I find that when I am angry, I do my best cleaning and organizing. Anger, for me, needs an outlet. Most often, when I feel angry there is something in need of cleaning that I have been neglecting. In fact, when a disrespectful peer triggers my anger, I can remove myself from the situation and clean the kitchen or bathrooms at my place of employment. In fact, the cleaning is part of my job. Talk about killing two birds with one stone, right?
When you become angry at home, try hiding in your room and cleaning (I know you’ve been putting that off). Do what you need to do, cleaning and organizing is not for everyone. If this doesn’t lessen your anger, then don’t do it to reduce your anger!
Exercise does wonders for anger. Exercise doesn’t have to mean an intense session at the local gym pumping iron.

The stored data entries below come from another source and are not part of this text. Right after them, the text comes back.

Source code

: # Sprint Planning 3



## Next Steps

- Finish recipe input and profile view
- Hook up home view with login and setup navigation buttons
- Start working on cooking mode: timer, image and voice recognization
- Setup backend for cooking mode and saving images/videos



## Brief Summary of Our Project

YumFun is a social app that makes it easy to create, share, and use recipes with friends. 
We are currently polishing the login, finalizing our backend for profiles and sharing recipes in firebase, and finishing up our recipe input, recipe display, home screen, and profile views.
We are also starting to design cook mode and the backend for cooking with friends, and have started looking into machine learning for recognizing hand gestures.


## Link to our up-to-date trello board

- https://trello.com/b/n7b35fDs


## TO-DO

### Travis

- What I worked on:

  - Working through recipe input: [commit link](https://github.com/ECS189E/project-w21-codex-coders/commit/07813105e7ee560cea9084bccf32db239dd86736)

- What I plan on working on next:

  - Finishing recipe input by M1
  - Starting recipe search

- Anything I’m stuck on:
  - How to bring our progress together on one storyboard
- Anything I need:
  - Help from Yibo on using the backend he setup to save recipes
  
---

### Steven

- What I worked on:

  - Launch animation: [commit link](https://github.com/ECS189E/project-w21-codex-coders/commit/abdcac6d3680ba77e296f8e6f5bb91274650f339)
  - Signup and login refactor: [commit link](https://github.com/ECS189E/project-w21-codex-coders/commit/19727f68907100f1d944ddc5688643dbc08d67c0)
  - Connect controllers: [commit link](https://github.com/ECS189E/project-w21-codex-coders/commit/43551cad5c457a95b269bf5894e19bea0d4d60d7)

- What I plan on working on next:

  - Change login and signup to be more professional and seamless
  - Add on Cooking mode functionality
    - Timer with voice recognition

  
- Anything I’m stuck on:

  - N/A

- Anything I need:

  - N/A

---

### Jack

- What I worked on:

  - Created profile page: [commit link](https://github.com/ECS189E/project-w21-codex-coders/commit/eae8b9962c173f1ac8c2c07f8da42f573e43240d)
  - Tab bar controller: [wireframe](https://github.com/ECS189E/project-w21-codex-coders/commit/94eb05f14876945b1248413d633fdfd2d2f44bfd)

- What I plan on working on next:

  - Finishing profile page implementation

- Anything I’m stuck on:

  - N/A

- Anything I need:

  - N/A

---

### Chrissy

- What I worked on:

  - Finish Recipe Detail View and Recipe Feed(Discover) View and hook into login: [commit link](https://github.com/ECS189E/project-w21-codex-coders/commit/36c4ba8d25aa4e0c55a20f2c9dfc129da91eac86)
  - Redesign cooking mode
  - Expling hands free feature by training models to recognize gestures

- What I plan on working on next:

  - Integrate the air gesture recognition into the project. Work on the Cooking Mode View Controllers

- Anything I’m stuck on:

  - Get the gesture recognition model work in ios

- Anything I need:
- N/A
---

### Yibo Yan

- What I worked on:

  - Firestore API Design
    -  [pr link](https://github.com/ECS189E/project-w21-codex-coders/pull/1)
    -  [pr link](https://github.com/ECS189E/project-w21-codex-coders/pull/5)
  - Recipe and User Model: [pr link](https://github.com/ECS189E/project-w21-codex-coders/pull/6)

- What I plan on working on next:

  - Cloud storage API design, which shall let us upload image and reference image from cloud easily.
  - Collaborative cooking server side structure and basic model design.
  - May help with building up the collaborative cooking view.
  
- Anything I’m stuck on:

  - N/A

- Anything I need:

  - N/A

When I get angry, I like to go for walks. During these walks, I might sometimes listen to music as a distraction, or I might focus on my surroundings (this is a way of practicing mindfulness, read about it here). Something about exercise, fresh air, and some nature just puts me in a good mood. But not only does exercise work for me, it just works. Like I mentioned already, anger needs an outlet. What better outlet is there than exercise. Not only are you able to kick the anger, but you can also feel good and get healthy!
#10 Get Counseling
If your anger has become overwhelming and very frequent (or even non-stop) seek professional help. I am talking from experience here (a story for another time and post). Counselors are professionals, they are trained to help you with your anger. They can help you to understand and identify your triggers.
Once you understand your anger, you can work towards decreasing it. Your counselor will work with you to have a plan in place for when you begin to feel angry. If you’re open to getting help from a professional, they can do wonders!
There are also groups for those who struggle with anger. It may sound scary, but these groups are really cool to be a part of! It’s so cool because you are surrounding yourself with others who are going through the same thing you are. Everyone is getting help together while helping each other.
These are just ten ways that are helpful to me when I am feeling angry. What helps you to calm down when you are feeling angry?